In English-speaking physics classes, this is usually called the "Tennis Racket Theorem", because a tennis racket is a good example of a physical object with three widely separated moments of inertia. If you look in this video, you can see the 180 degree flip you describe taking place here on Earth. The interesting difference between Earth and space is that, on Earth, it is difficult to watch an object in free-fall for more than a second, so you only see a fraction of the orbits described in Marcos and Victor's answers; the video I link to looks like about half an orbit. In space, you can see the cycle happen several times.
There are tons of proofs of the tennis racket theorem online, here is one (Wayback Machine).
This question was also asked on physics.SE; the answer there linked to this nice paper.
Take a look at "Rigid Body Stability Theorem" in chapter 15 of Marsden and Ratiu's "Introduction to Mechanics and Symmetry", which basically states that in situations like the one in the video (where, judging by the shape of the rotating object, the principal moments of inertia are mutually distinct), rotation about the middle principal axis is unstable.
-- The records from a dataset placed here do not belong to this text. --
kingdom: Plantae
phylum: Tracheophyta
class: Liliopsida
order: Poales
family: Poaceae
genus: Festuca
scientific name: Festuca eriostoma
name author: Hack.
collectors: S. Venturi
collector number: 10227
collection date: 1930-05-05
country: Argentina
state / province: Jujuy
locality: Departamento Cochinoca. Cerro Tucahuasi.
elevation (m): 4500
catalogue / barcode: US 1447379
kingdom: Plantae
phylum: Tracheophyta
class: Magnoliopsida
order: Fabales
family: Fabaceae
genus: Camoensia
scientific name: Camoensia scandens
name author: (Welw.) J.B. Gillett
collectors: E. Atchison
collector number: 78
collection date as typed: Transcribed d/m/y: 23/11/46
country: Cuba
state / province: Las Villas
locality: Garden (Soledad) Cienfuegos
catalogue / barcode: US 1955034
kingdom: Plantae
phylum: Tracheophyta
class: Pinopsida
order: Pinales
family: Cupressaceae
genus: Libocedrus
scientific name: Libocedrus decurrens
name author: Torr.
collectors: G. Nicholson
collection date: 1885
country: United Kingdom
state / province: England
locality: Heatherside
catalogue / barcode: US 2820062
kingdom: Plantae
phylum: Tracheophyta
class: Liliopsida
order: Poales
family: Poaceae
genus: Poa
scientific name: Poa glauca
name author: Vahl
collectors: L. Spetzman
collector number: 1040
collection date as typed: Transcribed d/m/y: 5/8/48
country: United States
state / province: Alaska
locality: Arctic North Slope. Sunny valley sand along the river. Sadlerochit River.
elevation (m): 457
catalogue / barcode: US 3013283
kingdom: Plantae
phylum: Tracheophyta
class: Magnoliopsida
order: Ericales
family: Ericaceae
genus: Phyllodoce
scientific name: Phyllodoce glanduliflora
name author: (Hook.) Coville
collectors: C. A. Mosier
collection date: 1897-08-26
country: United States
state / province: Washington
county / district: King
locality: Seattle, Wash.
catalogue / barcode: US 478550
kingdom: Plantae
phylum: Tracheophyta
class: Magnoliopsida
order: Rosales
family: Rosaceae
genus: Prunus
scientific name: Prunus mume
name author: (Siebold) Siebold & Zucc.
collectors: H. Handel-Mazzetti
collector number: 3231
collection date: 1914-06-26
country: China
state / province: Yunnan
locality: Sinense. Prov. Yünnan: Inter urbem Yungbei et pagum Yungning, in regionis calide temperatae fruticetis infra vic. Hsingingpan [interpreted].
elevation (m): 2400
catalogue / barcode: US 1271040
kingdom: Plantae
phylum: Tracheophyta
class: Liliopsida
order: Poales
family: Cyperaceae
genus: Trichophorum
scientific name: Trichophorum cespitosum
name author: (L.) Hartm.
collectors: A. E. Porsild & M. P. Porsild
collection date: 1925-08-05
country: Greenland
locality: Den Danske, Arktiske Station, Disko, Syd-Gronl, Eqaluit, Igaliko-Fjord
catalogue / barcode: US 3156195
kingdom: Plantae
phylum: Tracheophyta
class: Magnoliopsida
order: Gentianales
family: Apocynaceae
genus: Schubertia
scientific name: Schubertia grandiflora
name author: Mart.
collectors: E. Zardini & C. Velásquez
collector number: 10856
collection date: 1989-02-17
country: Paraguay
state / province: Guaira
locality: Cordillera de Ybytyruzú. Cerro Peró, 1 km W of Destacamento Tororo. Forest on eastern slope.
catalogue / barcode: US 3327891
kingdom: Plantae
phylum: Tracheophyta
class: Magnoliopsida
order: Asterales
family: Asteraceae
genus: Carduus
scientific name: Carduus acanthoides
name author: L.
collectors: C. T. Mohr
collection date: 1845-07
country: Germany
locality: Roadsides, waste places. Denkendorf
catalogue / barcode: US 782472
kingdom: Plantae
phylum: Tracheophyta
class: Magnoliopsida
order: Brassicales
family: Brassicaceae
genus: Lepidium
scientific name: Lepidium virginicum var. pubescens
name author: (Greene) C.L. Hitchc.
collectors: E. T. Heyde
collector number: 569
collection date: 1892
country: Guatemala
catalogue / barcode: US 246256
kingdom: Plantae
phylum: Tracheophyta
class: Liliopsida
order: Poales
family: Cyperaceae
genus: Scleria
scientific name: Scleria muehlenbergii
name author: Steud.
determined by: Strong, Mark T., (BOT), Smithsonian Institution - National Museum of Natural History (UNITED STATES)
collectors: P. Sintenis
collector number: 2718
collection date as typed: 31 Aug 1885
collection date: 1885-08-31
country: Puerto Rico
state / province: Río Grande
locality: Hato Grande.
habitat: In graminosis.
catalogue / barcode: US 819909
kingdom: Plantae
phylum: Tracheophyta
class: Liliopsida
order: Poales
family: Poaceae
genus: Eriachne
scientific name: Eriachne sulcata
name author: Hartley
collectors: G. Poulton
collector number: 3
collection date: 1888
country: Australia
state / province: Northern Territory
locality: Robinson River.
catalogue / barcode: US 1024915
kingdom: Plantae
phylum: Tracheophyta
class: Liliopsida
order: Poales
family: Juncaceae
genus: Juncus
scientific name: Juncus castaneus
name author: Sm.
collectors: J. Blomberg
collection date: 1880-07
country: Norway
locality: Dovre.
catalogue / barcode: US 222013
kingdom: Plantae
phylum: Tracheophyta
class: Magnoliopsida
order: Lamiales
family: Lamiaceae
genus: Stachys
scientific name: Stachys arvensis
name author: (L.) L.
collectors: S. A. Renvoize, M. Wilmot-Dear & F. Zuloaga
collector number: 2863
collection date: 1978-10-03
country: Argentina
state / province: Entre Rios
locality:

While the angular momentum of the rigid body is constant in its spatial representation, it is nonconstant with respect to the body's frame. There is a figure following the aforementioned theorem which shows the flow lines for the angular momentum with respect to the body's frame. There are three pairs of antipodal fixed points corresponding to rotation exactly about the principal axes. The "long" and "short" axes' critical points are stable (in the sense of Liapunov), while the "middle" critical points are saddle points, and therefore unstable. Furthermore, there are flow lines coming arbitrarily close to both of the antipodal "middle" critical points. I believe the solutions associated with these flow lines are what you seek.